Riley, long-limbed and reed-slender, performed a gently declamatory solo that reaffirmed what makes her one of the most watchable of dancers. With her exquisitely linear physique, supple in her late fifties, she fills the space from corner to corner, yet you never see a whisper of effort. Nor is there anything tentative in her dancing; the focus is clear.

Riley's idiosyncratic musicality is unusual and fascinating; I can't think of another local choreographer whose approach is as sophisticated. The dancing carries on in the same time frame as the music, and with a similar weight and feeling, but only occasionally and very briefly do the steps directly correspond to musical rhythms. Dancing to a waltz, Riley never waltzes, though there was at times a roundness and circularity to her movements, punctuated by dashes and darts of a different sort.
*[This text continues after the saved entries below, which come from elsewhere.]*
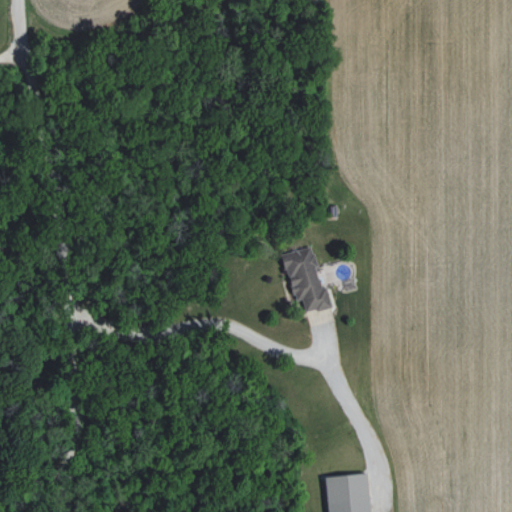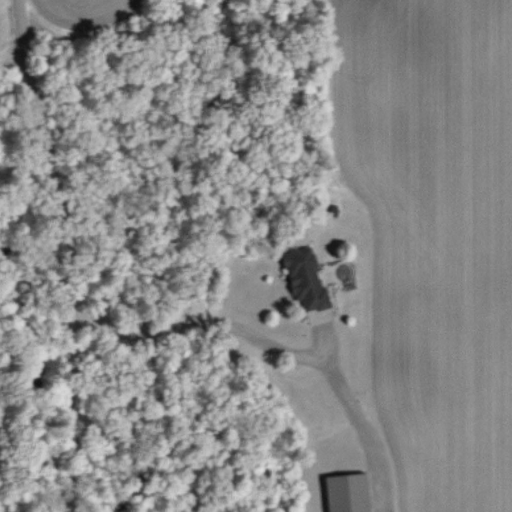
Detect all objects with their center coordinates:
road: (10, 56)
road: (64, 254)
building: (305, 279)
road: (195, 333)
building: (346, 493)
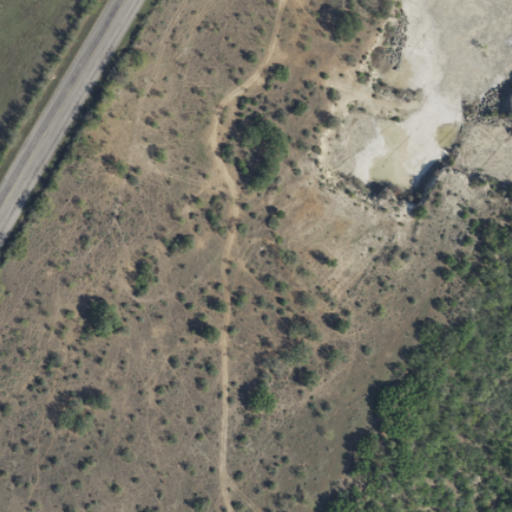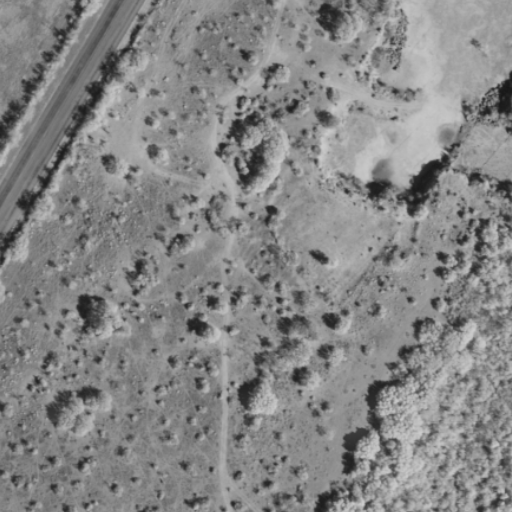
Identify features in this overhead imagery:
road: (61, 104)
road: (64, 255)
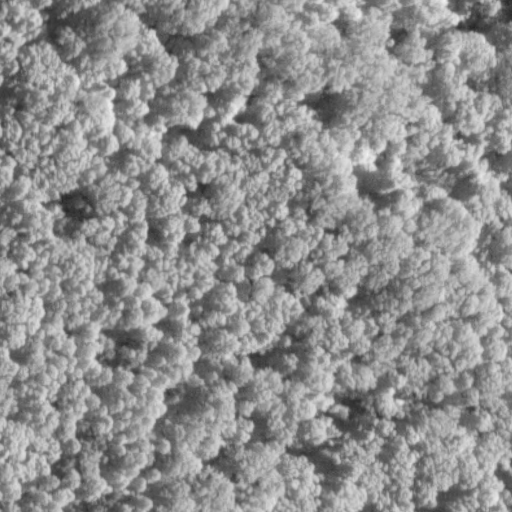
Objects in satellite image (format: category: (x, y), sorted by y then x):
road: (234, 265)
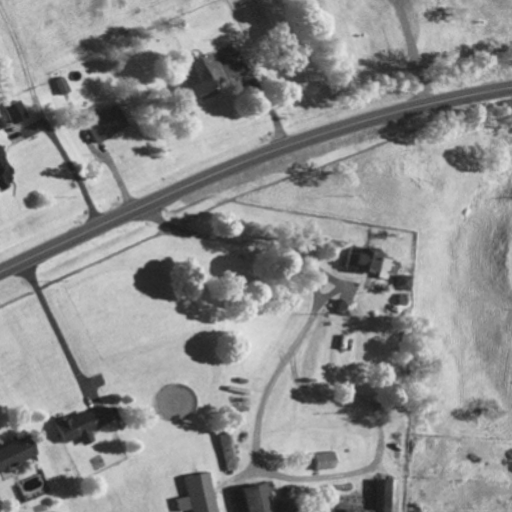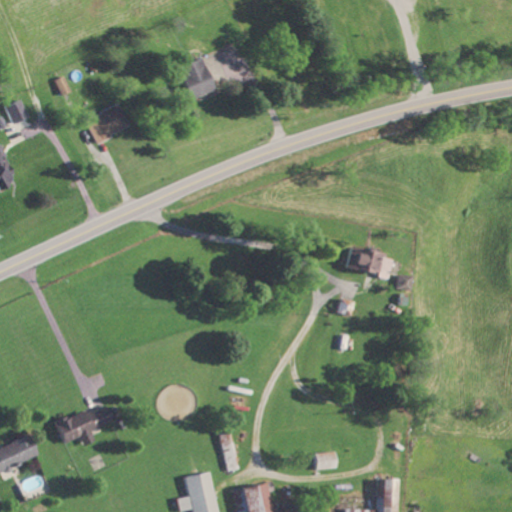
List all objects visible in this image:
building: (190, 78)
building: (61, 84)
building: (16, 109)
building: (103, 122)
road: (248, 160)
building: (4, 171)
building: (363, 260)
building: (398, 280)
building: (341, 305)
road: (305, 325)
building: (80, 423)
building: (225, 449)
building: (14, 451)
building: (321, 459)
building: (195, 493)
building: (385, 494)
building: (247, 498)
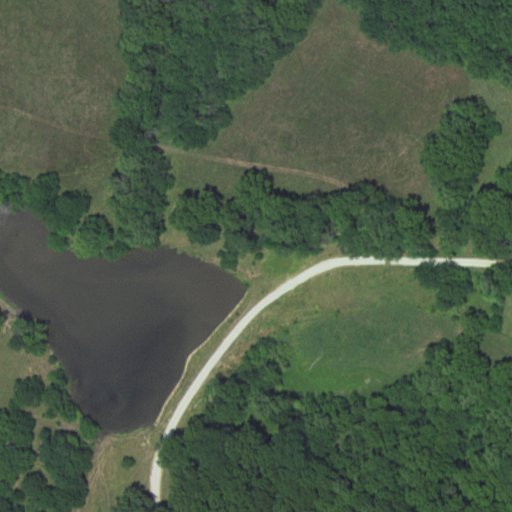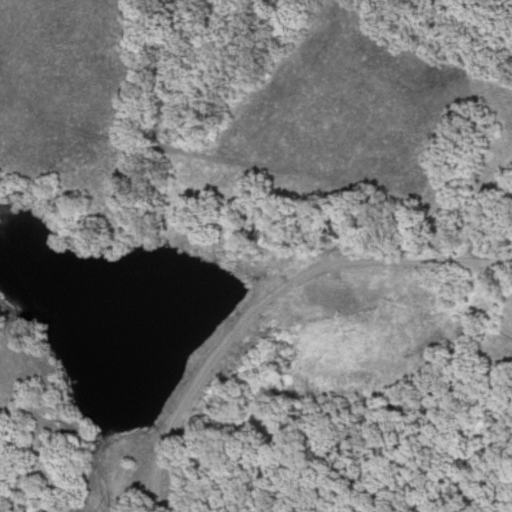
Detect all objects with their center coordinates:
road: (269, 297)
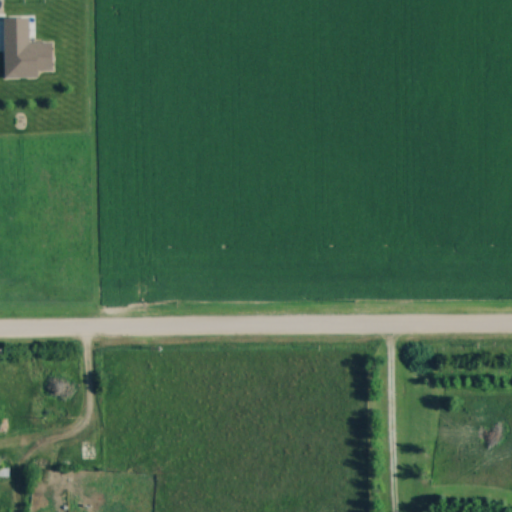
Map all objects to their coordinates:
road: (255, 326)
road: (388, 418)
building: (3, 424)
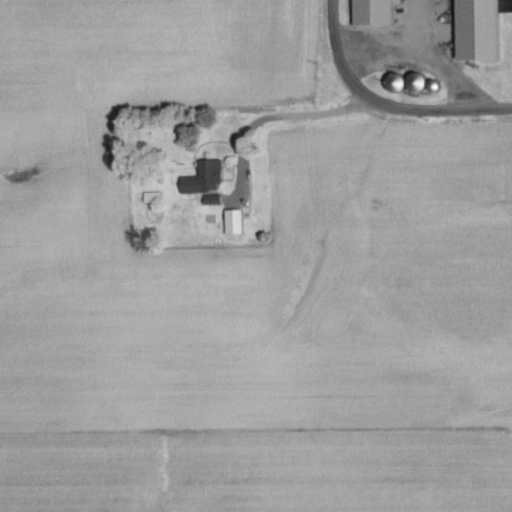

Saturday's sold-out performance reunited former Riley dancers, and many of them were worked into the program. This didn't always serve the works; "Old Cronies" was interrupted several times for well-intentioned but saccharine affirmations addressed by Riley alumni to the rest of us: "You are special and unique," and the confusing: "Someone you don't even know exists loves you." The desire to weave in others was better realized in "Place," in which several of her former dancers spoke on video about their favorite spots at Dance Place -- the carpeted sound booth, the cozy dressing room -- and also about metaphysical space, such as the building's atmosphere, and the personal ties forged there.

This program centered on noncontroversial themes, but Riley hasn't always stuck to upbeat subjects in her choreography. Over her years as a teacher and mentor, as well as a company director, she has addressed homeless women as well as sexual abuse, exposing its prevalence -- which she says was her "mission" for a time -- back in the early '90s. Always, though, she has focused on the salvation offered by the collective. It's an honest impulse: In a recent interview, Riley said she owes her long career to the supportive "family" of dancers here.

"A dancer doesn't want to be in a community where they feel their voice isn't being heard," she said. "Voices are heard in this community." We've been fortunate, and are fortunate still, that hers is one of them.